#### [KUTIPAN TEKS]
Sayangnya, rencana Gubernur Baghdad itu gagal total. Militer masih setia pada sang Jenderal, dan Khalifah al-Mu’tamid tidak punya pilihan selain mengangkat jenderal yang notabene keponakannya sebagai penguasa wilayah barat menggantikan ayahnya yang pernah memenjarakannya.
Pengaruh sang Jenderal tidak berhenti sampai di situ. Seperti di singgung di atas, Khalifah sampai tega mencopot posisi putra mahkota dari anaknya sendiri, al-Mufawwad, dan memberikannya kepada keponakannya, Jenderal al-Mu’tadhid. Imam Thabari mencatat bahwa surat pemberitahuan pergantian putra mahkota langsung dikirimkan ke provinsi dan wilayah, serta diumumkan selepas salat Jum’at beberapa hari kemudian.
Sang Jenderal yang kekuasaanya menjadi sangat luas mulai menangkapi para pejabat yang dulunya setia kepada ayahnya. Ingat, ayahnya sendiri yang menjebloskan dia ke penjara. Tidak menunggu lama, lima bulan kemudian, al-Mu’tadhid berkuasa menjadi khalifah, setelah pada 14 oktober 892 Khalifah al-Mu’tamid meninggal dunia.
Imam Thabari melaporkan meninggalnya sang Khalifah dengan cukup mencurigakan. Malamnya sehabis minum-minum dan makan banyak, Khalifah tidur dan meninggal. Nasib al-Mufawwad, mantan putra mahkota, juga tidak jelas setelah itu. Spekulasi beredar di kalangan sejarawan lain bahwa al-Mufawwad telah dibunuh, dan wafatnya Khalifah al-Mu’tamid karena diracun. Wa Allahu a’lam.
Saya pernah menceritakan pada tulisan saya yang lain
(http://nadirhosen.net/
bagaimana Khalifah al-Mu’tadhid memainkan isu agama dengan sangat politis, utamanya dalam mengecam sahabat Nabi, yaitu Khalifah Mu’awiyah, dan para pendiri Khalifah Umayyah. Khalifah al-Mu’tadhid juga langsung mengangkat sejumlah kawan dekatnya, yaitu Ubaid Allah bin Sulaiman sebagai Perdana Menteri (Wazir).

#### [TUGAS ANDA]
A: Temukan setiap baris yang memuat kata "Grid", lalu salin baris-baris tersebut.
B: Tuliskan lanjutan kutipan tentang al-Mu’tadhid di atas, dimulai setelah kalimat terakhirnya.
Kutipan di atas dan baris-baris sesudahnya diambil dari sumber yang berbeda.

#### [MASUKAN TUGAS]
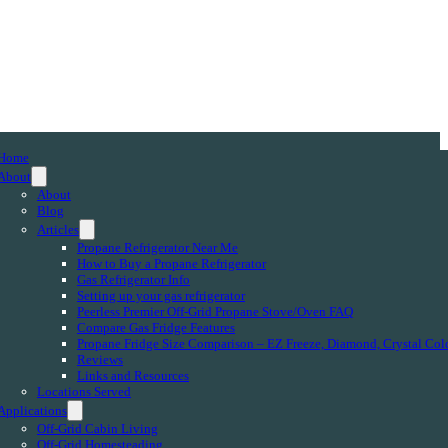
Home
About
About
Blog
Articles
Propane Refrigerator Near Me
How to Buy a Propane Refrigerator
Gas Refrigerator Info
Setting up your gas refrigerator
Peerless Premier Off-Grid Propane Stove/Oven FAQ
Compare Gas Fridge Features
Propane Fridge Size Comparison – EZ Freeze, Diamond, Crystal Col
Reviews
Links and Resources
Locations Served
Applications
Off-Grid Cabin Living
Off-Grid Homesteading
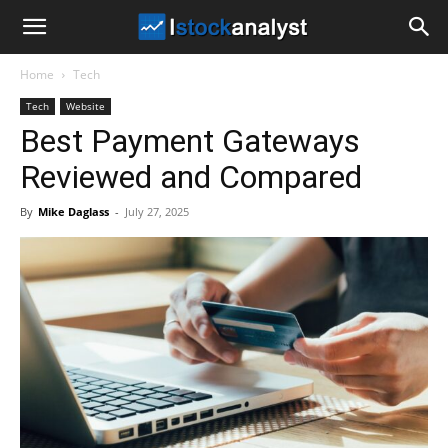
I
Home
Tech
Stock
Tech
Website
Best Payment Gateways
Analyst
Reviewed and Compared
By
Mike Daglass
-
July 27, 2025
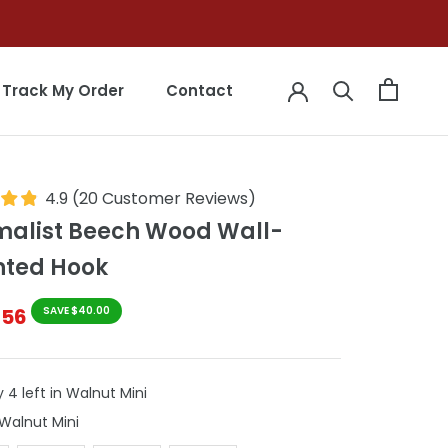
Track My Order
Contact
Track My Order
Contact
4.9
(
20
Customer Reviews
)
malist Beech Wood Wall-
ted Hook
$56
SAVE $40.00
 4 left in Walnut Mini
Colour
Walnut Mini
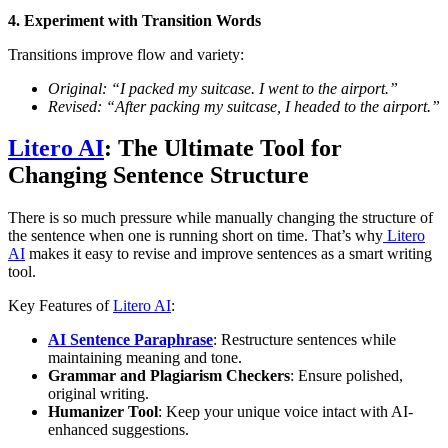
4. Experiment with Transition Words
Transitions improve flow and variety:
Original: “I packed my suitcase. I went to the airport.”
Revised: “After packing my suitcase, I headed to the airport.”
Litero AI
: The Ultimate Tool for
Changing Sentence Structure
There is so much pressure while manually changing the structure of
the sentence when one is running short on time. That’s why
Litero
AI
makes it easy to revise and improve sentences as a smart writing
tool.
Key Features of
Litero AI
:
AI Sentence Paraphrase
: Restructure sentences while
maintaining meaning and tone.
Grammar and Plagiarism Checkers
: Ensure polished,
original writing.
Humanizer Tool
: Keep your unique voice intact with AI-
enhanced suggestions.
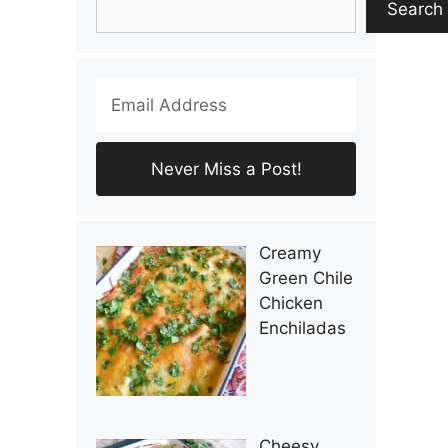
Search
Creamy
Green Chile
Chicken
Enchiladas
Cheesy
* * *
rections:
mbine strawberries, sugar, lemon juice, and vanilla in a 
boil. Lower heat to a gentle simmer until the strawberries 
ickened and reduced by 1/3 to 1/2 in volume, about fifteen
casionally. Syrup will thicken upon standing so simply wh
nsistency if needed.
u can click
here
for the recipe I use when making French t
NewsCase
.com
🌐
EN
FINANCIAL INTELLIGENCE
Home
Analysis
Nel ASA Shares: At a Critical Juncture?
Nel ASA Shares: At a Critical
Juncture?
---
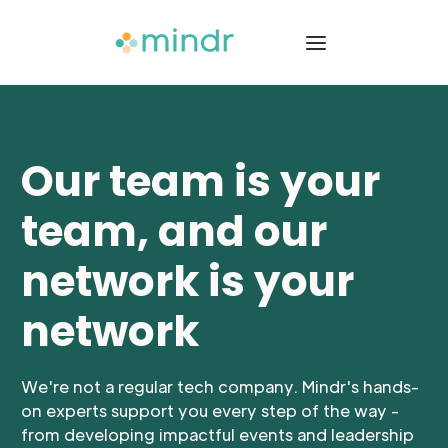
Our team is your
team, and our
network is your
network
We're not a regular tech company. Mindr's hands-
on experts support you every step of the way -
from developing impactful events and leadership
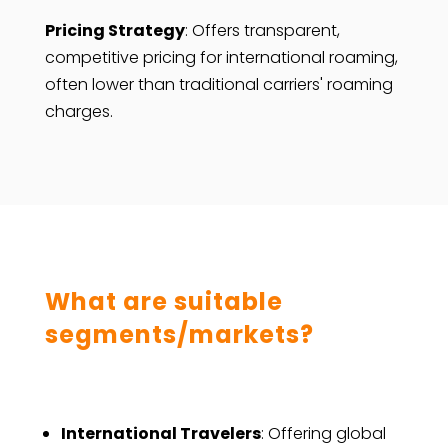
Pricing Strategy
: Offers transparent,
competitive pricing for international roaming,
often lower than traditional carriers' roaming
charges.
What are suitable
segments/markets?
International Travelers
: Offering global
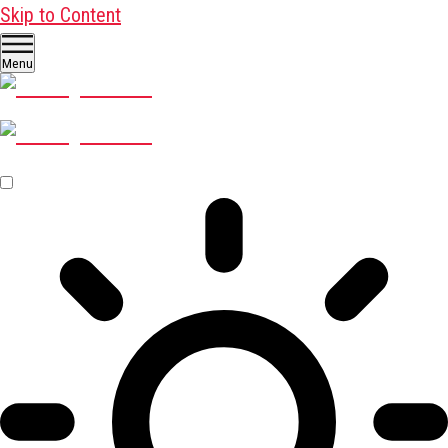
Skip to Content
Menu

#### [JAWABAN BERURUTAN]
A:
Peerless Premier Off-Grid Propane Stove/Oven FAQ
Off-Grid Cabin Living
Off-Grid Homesteading

B:
Sewaktu Ubaid meninggal pada tahun 901 (sekitar 10 tahun menjabat), yang menggantikannya sebagai Wazir adalah anaknya sendiri, yaitu al-Qasim. Jadi, bukan saja ada tradisi mengangkat keturunan sendiri sebagai khalifah, namun juga mengangkat anak perdana menteri menggantikan ayahnya. Dalam bahasa modern ini jelas nepotisme yang bahkan tidak pernah dicontohkan oleh Nabi dan keempat Khulafa al-Rasyidin.
Berbeda dengan ayahnya yang dianggap sebagai Wazir yang jujur, Qasim ini lumayan brutal. Ketika Khalifah al-Mu’tadhid meninggal di usia 48 tahun, pada 5 April 902, al-Qasim memenjarakan semua pangeran untuk mencegah perebutan kekuasaan, sampai putra mahkota al-Muktafi tiba dari wilayah Raqqa ke Baghdad.
Khalifah yang baru, al-Muktafi, masih berusia 25 tahun saat itu, dan Qasim dengan cepat mempengaruhi khalifah baru. Al-Muktafi di Raqqa mengangkat sekretaris yang bernama al-Husayn bin Amr. Imam Thabari melaporkan bahwa sekretaris ini beragama Kristen. Sampai di sini kita paham bahwa sejarah islam menunjukkan non-Muslim pun pernah diangkat menjadi pejabat penting.
Namun, Qasim mencopotnya dan menggantikan al-Husayn bin Amr dengan anak Qasim sendiri sebagai sekretaris Khalifah. Qasim juga mengatur penangkapan dan pembunuhan terhadap orang dekat Khalifah sebelumnya yang dikhawatirkan mengganggu posisi Qasim dan Khalifah al-Muktafi. Nama-nama mereka yang dibunuh di antaranya Emir wilayah Safarid yaitu Amr Laits Shafari, Jenderal Abu Najm Badr, yang telah menjabat sejak masa Khalifah al-Mu’tadhid, bahkan penyair Ibn Rumi. Semua dilakukan atas nama politik kekuasaan dengan imbuhan ayat suci.
Sejarah khilafah bukan saja memberi kita kisah gilang gemilang masa kejayaan Islam, tapi juga sejarah kelam politisasi ayat suci demi kekuasaan. Imam al-Thabari telah mencatatnya dengan rapi dan dijadikan rujukan para ahli. Sayangnya, para pendukung khilafah tidak mau mengungkapkan cerita kelam ini karena mereka beranggapan “khilafah berdiri, semua persoalan selesai.”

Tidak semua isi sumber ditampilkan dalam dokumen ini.